New genetic technologies hold great promise in their potential to treat patients based on their individual genetic information. Advances in mapping the human genome mean the cost of doing a genetic test has fallen dramatically, though the costs of these tests – and subsequent treatment – are still high.
It’s exciting to think we’re on the brink of a genomic revolution in health care. But just because new technology becomes available, it doesn’t mean it should automatically be funded by the government through Medicare or the Pharmaceutical Benefits Scheme (PBS).
A number of types of genetic tests are currently available, including those for:
a person’s whole genome sequence
a particular gene that carries the certainty of a diagnosis
a gene that increases the person’s risk of developing a disease
a patient who already has a diagnosis, to test whether a particular medicine will be effective.

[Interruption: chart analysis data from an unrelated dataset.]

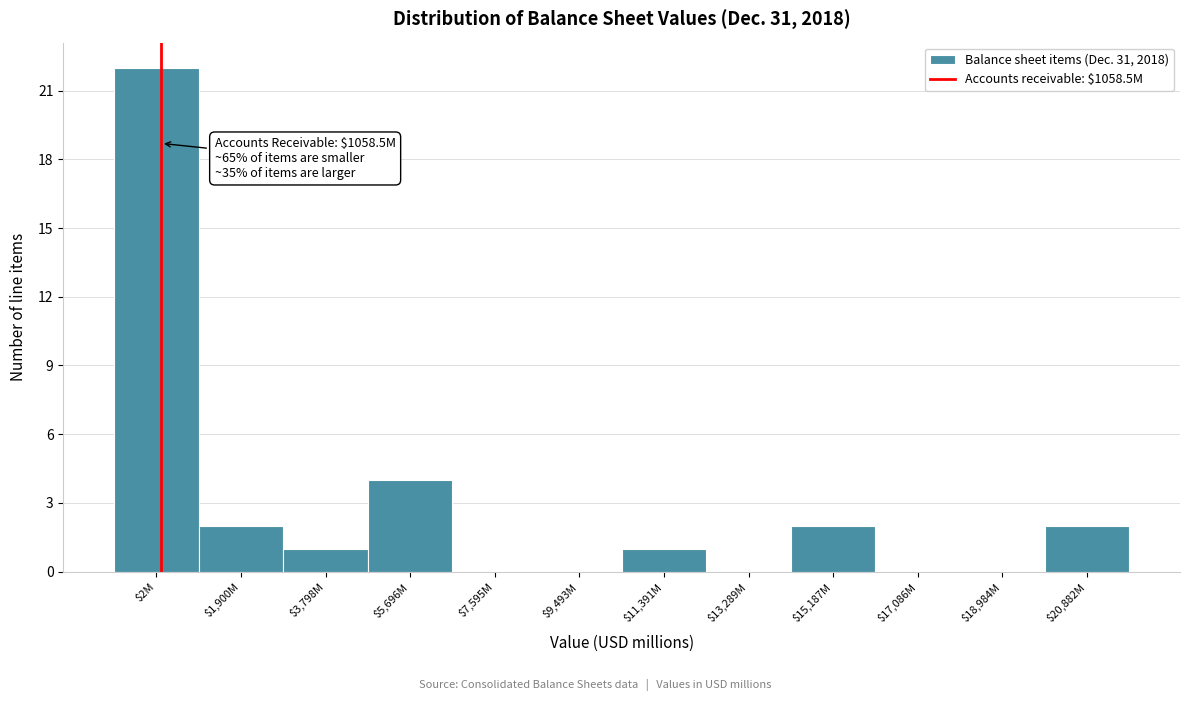

What is the sum of all values?

34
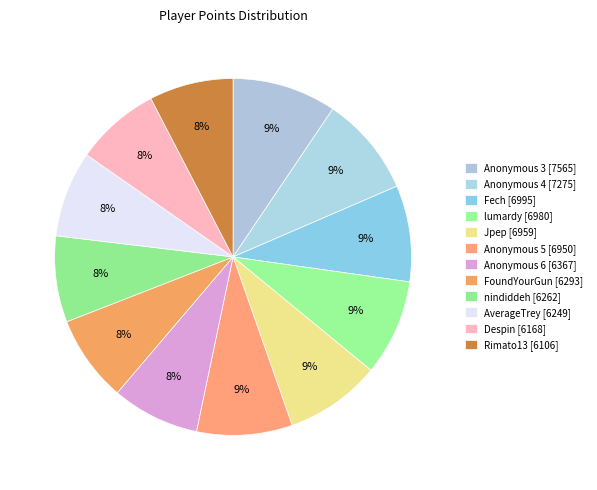

Which category has the biggest portion of the pie?

Anonymous 3 [7565]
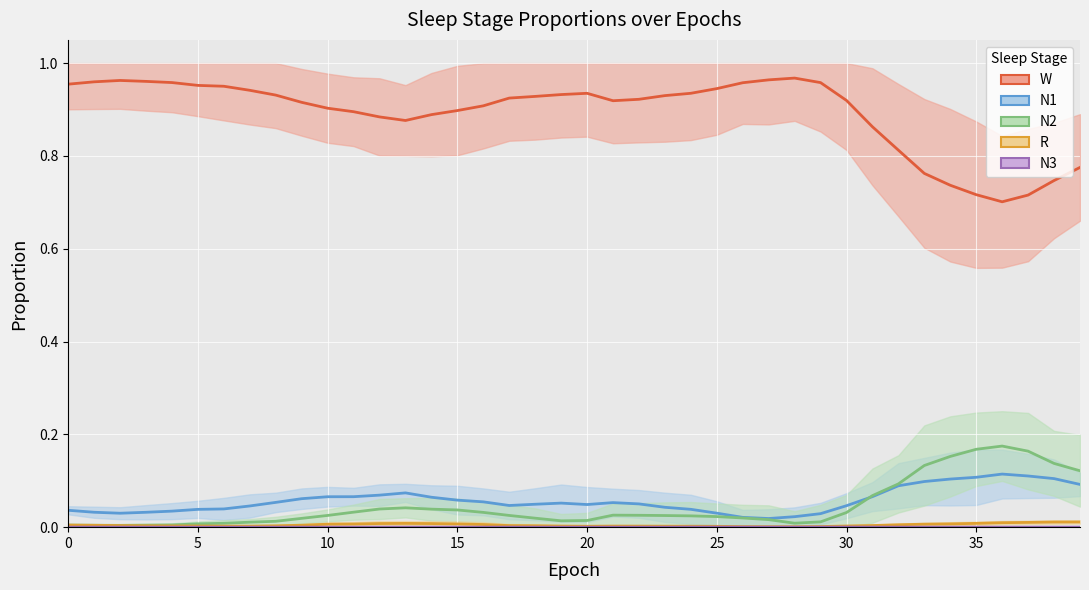

The value of N3 at 39 is 0.0. True or false?

True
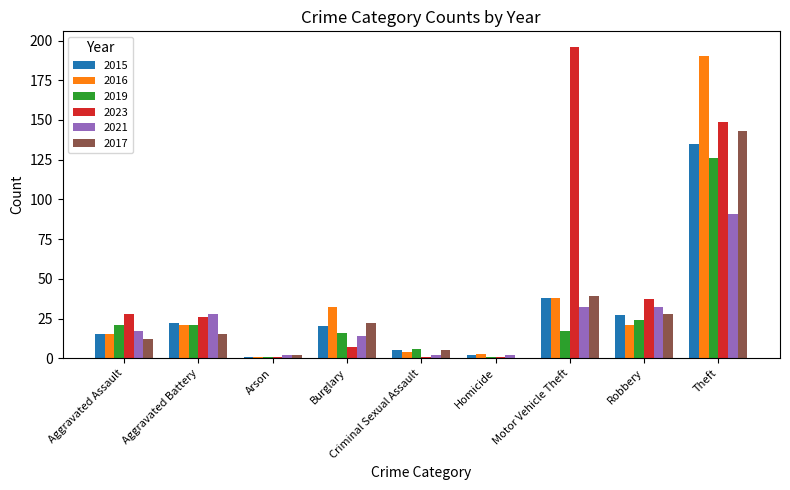

What are all the series names shown in the legend?

2015, 2016, 2019, 2023, 2021, 2017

Each genetic test, each disease and each treatment pathway must be analysed to determine the balance of costs and benefits. We need to apply the same principles we do for any test, procedure or new medicine to determine whether it should be publicly funded: it must represent good value for money and be likely to improve health outcomes.

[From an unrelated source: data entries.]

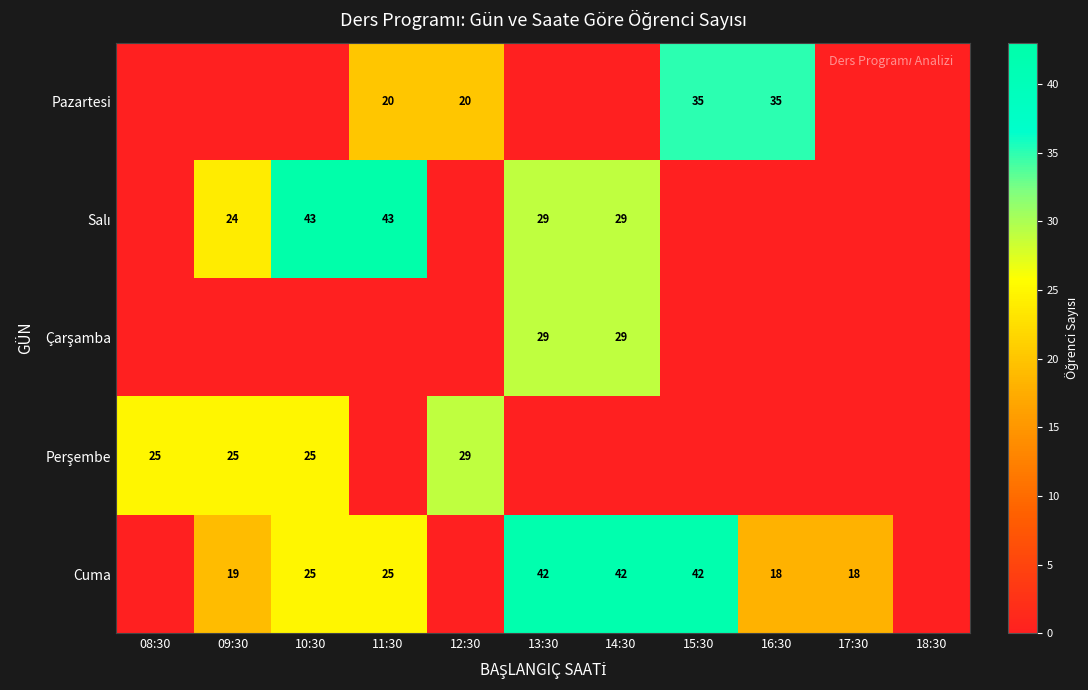

True or false: Cuma has a value of 42 at 14:30.

True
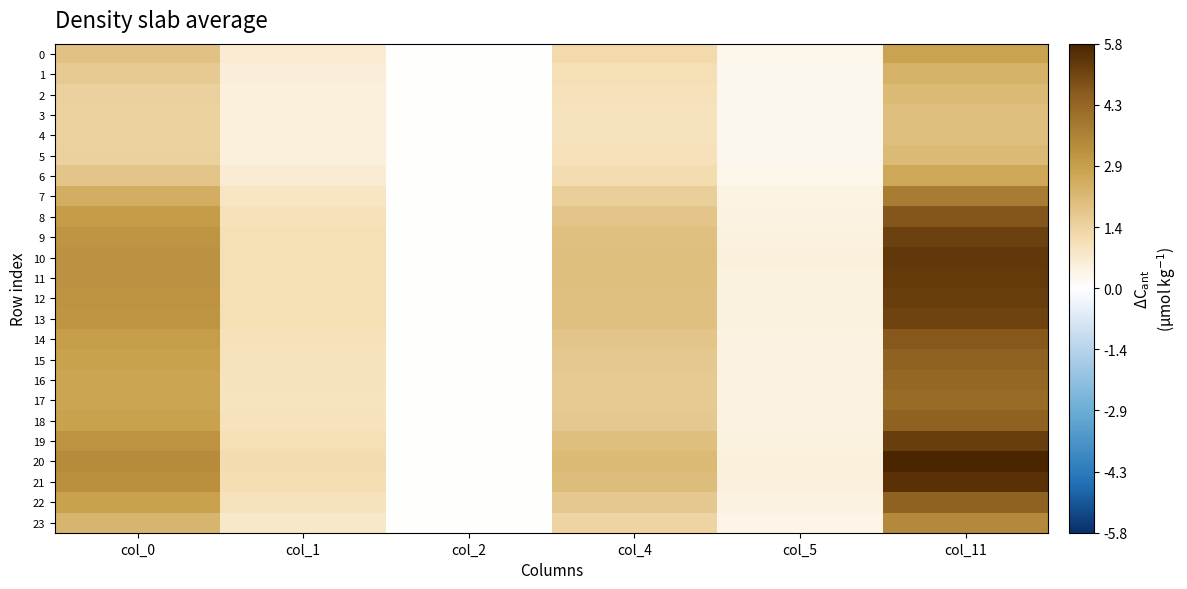

Reading right to left, transcribe all the data shown in this chart.

0: col_11=2.8	col_5=0.3	col_4=1.2	col_2=0.0	col_1=0.7	col_0=1.9
1: col_11=2.4	col_5=0.3	col_4=1.1	col_2=0.0	col_1=0.6	col_0=1.7
2: col_11=2.1	col_5=0.2	col_4=1.0	col_2=0.0	col_1=0.5	col_0=1.5
3: col_11=2.0	col_5=0.2	col_4=1.0	col_2=0.0	col_1=0.5	col_0=1.5
4: col_11=2.0	col_5=0.2	col_4=1.0	col_2=0.0	col_1=0.5	col_0=1.5
5: col_11=2.1	col_5=0.2	col_4=1.0	col_2=0.0	col_1=0.5	col_0=1.5
6: col_11=2.7	col_5=0.3	col_4=1.2	col_2=0.0	col_1=0.6	col_0=1.8
7: col_11=3.8	col_5=0.4	col_4=1.5	col_2=0.0	col_1=0.9	col_0=2.5
8: col_11=4.7	col_5=0.5	col_4=1.8	col_2=0.0	col_1=1.0	col_0=2.9
9: col_11=5.2	col_5=0.5	col_4=2.0	col_2=0.0	col_1=1.1	col_0=3.2
10: col_11=5.4	col_5=0.5	col_4=2.0	col_2=0.0	col_1=1.1	col_0=3.2
11: col_11=5.3	col_5=0.5	col_4=2.0	col_2=0.0	col_1=1.1	col_0=3.2
12: col_11=5.2	col_5=0.5	col_4=2.0	col_2=0.0	col_1=1.1	col_0=3.2
13: col_11=5.1	col_5=0.5	col_4=2.0	col_2=0.0	col_1=1.1	col_0=3.1
14: col_11=4.7	col_5=0.4	col_4=1.8	col_2=0.0	col_1=1.0	col_0=2.9
15: col_11=4.4	col_5=0.4	col_4=1.8	col_2=0.0	col_1=1.0	col_0=2.8
16: col_11=4.3	col_5=0.4	col_4=1.7	col_2=0.0	col_1=1.0	col_0=2.7
17: col_11=4.3	col_5=0.4	col_4=1.7	col_2=0.0	col_1=0.9	col_0=2.7
18: col_11=4.5	col_5=0.4	col_4=1.8	col_2=0.0	col_1=1.0	col_0=2.8
19: col_11=5.2	col_5=0.5	col_4=2.0	col_2=0.0	col_1=1.1	col_0=3.2
20: col_11=5.8	col_5=0.5	col_4=2.2	col_2=0.0	col_1=1.2	col_0=3.4
21: col_11=5.5	col_5=0.5	col_4=2.1	col_2=0.0	col_1=1.1	col_0=3.3
22: col_11=4.5	col_5=0.4	col_4=1.8	col_2=0.0	col_1=1.0	col_0=2.8
23: col_11=3.5	col_5=0.3	col_4=1.4	col_2=0.0	col_1=0.8	col_0=2.3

Let’s consider the example of cancer treatment. Some medicines work only on tumours with particular genetic markers. By using a test to target the medicine only to cancer patients who have the marker, we can be more confident that the medicine is effective for those who are treated, thus avoiding unnecessary costs and possible side-effects. This could make the new medicine more affordable.

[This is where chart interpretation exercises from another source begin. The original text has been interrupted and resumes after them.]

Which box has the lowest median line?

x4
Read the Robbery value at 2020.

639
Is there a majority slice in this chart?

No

But for the seller of the medicine, greater effectiveness means they can ask a higher price. Indeed, they need to, because now there is a smaller target “market”.
The challenge for the government is whether we can afford to pay higher prices for each of these targeted medicines. Then there’s the issue of who will pay for the test, which will need to be done for everyone who might have the genetic marker. Should it be the government, private health insurers or individuals?
Without public funding of genetic testing, access to the effective treatment depends on whether you can afford to pay for the test, which undermines the equity principles of Medicare.
To overcome this challenge, Australia now requires integrated submissions of “co-dependent” technologies. This means, for instance, that if access to a new medicine on the PBS depends on the results of a test, the test should be publicly funded, and at a price that represents good value for money.
Testing for known diseases
More knowledge about your genetic makeup enables you to make better-informed choices: whether to seek preventive treatment; to change your behaviour to reduce risks; or to plan for the future.
In the context of specific known diseases, such testing is best done in a setting with genetic counselling, so the person can fully understand the implications of the knowledge and the decisions that may need to be made.
For a woman who has had breast cancer, a BRCA gene test can inform her choice about, for example, mastectomy to prevent a second breast cancer. Testing of immediate family members can determine if they carry the gene, allowing them to seek preventive treatment or more frequent screening.
But sometimes nothing can be done with the knowledge you obtained from your gene test. Knowing you have a higher risk of, say, dementia, could improve your well-being by giving you the chance to plan. Or it could just make you feel worse.
The costs and benefits of a genetic test depend greatly on whether there is effective prevention or treatment available, and what that treatment is.
Value for money
Australia assesses whether any test in health care represents good value for money by mapping out the treatment pathways that are available for each test result, and evaluating the costs and health benefits of each of these.
Based on such an assessment, the Medical Services Advisory Committee recently recommended a Medicare rebate of A$1,200 for genetic testing for hereditary mutations for breast and ovarian cancer, including the BRCA1 and 2 genes. This would cover most, if not all, of the cost of the test. The committee also recommended Medicare pay a A$400 rebate for predictive testing for family members.
The committee concluded the test would be good value for money, at around A$18,000 per Quality Adjusted Life Year (QALY) gained (from breast and ovarian cancers avoided). A QALY is a way of quantifying the additional survival and quality of life from the test compared with not having the test available.
For a test for a single gene or genes that are a certain marker for specific diseases, assessment of cost effectiveness is relatively straightforward, particularly if there is an effective treatment available.
For a test that indicates increased risk of developing diseases in the future, such as whole genome sequencing, the options are less clear.
The committee would ask: can the person reduce their risk by exercising more and eating better? And will the information increase their motivation to do so over and above medical advice already received? Or will it motivate them to seek more treatment over time? And how effective is this treatment?
Whole genome sequencing and genetic counselling is available privately in Australia now for around A$6,000 (including a health assessment) – so affordable only to the rich. It is not publicly funded because the benefits are uncertain.
It could just be “nice to know” (as such tests are marketed in the US); it could motivate the person to change their behaviour and thus lead to better health outcomes; or it could create anxiety and unnecessary intervention, and thus ultimately increase health care costs, not just for the individual but for the society.
There is no blanket answer to whether genomic testing is cost-effective. Each test, each disease and each treatment pathway must be analysed to determine the balance of costs and benefits, following the same approach as for other new medical technologies.